Addendum bij de circulaire 2020/C/50 van 02.04.2020 betreffende het btw-stelsel van het B2B intracommunautair handelsverkeer van goederen.
De zestiende alinea van punt 3.6.1.4.4 van circulaire 2020/C/50 van 02.04.2020 stelt:
'Ingeval de goederen niet naar een inrichting van de afnemer worden verzonden of vervoerd (17), wordt het bestemmingsdocument eveneens gedateerd en ondertekend door een persoon van wie de functie hem toelaat om binnen die inrichting te attesteren dat de goederen wel degelijk zijn aangekomen (bijv. medewerker van een derde-entrepothouder waarnaar de goederen werden verzonden, werknemer van een klant verder in de keten waarnaar de goederen werden verzonden ingeval van een ketenverkoop, …). Die persoon moet op het bestemmingsdocument de vermelding 'in naam van de afnemer' aanbrengen evenals zijn naam en zijn functie en de naam van de onderneming die de inrichting uitbaat.

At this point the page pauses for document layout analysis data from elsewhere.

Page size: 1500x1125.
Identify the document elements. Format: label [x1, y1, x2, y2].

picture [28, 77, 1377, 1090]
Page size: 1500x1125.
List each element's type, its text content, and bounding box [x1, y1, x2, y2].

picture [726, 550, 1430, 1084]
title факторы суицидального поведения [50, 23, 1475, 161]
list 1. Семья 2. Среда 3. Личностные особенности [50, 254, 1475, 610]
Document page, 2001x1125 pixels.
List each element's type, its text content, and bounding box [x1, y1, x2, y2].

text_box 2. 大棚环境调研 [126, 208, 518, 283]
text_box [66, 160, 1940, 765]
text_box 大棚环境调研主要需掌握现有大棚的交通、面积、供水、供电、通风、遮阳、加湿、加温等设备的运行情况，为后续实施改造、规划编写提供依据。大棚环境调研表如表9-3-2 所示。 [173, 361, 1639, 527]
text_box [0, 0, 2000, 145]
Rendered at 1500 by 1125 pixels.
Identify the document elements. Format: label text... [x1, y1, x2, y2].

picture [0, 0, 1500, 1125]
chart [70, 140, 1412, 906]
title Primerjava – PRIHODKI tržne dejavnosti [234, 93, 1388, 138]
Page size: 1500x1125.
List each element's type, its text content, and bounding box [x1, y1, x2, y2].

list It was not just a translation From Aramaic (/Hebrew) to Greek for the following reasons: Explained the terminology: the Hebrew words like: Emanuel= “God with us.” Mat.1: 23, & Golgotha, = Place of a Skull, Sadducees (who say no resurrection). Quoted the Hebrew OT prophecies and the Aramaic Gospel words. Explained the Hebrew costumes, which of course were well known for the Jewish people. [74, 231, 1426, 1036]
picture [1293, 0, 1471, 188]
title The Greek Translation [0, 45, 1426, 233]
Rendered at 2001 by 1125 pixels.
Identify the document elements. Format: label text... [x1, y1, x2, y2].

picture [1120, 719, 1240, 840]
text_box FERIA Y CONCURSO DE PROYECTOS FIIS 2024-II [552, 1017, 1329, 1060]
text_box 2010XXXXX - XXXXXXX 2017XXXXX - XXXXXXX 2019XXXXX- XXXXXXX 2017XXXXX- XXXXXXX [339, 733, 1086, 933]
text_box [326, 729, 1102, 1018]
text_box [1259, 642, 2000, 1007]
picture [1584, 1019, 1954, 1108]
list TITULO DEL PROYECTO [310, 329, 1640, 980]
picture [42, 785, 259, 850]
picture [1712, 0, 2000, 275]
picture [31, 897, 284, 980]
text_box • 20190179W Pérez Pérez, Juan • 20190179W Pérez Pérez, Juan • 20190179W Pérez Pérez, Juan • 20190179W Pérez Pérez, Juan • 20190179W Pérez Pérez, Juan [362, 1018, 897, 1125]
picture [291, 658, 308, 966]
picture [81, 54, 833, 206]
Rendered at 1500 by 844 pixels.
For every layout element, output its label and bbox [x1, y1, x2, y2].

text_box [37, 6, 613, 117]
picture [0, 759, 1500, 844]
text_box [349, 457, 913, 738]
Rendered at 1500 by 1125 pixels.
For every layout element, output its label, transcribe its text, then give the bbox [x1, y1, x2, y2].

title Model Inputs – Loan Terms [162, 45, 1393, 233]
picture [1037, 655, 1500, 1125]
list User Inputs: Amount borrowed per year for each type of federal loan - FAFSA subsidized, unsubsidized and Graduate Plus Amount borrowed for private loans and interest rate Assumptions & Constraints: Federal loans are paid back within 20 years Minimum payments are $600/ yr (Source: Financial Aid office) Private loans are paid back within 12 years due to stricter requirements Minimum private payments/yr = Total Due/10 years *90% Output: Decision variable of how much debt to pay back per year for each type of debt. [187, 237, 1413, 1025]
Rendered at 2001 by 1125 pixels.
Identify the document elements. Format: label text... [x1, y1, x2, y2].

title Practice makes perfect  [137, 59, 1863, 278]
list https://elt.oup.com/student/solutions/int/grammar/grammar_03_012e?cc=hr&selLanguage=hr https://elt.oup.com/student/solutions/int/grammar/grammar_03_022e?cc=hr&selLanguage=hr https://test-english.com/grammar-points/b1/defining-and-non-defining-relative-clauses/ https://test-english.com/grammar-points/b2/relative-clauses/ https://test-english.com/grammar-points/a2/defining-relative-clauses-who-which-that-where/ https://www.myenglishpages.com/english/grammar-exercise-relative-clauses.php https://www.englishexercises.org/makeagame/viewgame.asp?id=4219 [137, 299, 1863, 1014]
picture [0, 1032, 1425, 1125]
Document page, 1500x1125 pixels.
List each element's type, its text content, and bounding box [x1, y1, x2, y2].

(17) Dit is bijvoorbeeld het geval wanneer de goederen worden vervoerd naar een magazijn van een derde-entrepothouder waar de goederen voor rekening van de afnemer worden opgeslagen of dit kan het geval zijn bij een ketenverkoop waarbij de goederen rechtstreeks naar een volgende koper in de keten worden verzonden.'
Hieraan wordt toegevoegd:
In de situatie van een intracommunautaire ketenverkoop waarin:
- een in België voor btw-doeleinden geïdentificeerde belastingplichtige A goederen levert aan een in een andere lidstaat voor btw-doeleinden geïdentificeerde belastingplichtige B;
- B de aankopen verricht onder zijn btw-identificatienummer dat door een andere lidstaat dan België is toegekend (B deelt dit btw-nummer mee aan A);
- de goederen voor rekening van B rechtstreeks vanuit België worden vervoerd of verzonden tot bij de eindklant (van de ketenverkoop) in een andere lidstaat dan België;
- B voor het vervoer beroep doet op een derde X (transportonderneming);
- B om commerciële redenen de identiteit van de eindklant niet bekendmaakt aan A;
- A wenst gebruik te maken van het bestemmingsdocument bedoeld in artikel 3, § 3, van het koninklijk besluit nr. 52 van 11.12.2019;
aanvaardt de administratie dat er voldaan is aan de vereiste van artikel 4, § 2, derde lid, van het koninklijk besluit nr. 52 van 11.12.2019, wanneer het bestemmingsdocument [naast te worden gevalideerd door B (de afnemer van A) of een gemachtigde persoon binnen onderneming B] wordt gedateerd en ondertekend door een persoon van wie de functie binnen de transportfirma X [die het vervoer verricht van België naar de eindklant in de lidstaat van bestemming voor rekening van B] het mogelijk maakt te attesteren dat de goederen effectief zijn aangekomen in de lidstaat van bestemming [andere lidstaat dan België] bij de eindklant, met wie A geen contractuele band heeft en wiens identiteit A niet kent aangezien B ze omwille van commerciële redenen niet meedeelt.
Uiteraard moeten alle andere voorwaarden van artikel 3, § 3 en artikel 4 van het koninklijk besluit nr. 52 van 11.12.2019 vervuld zijn.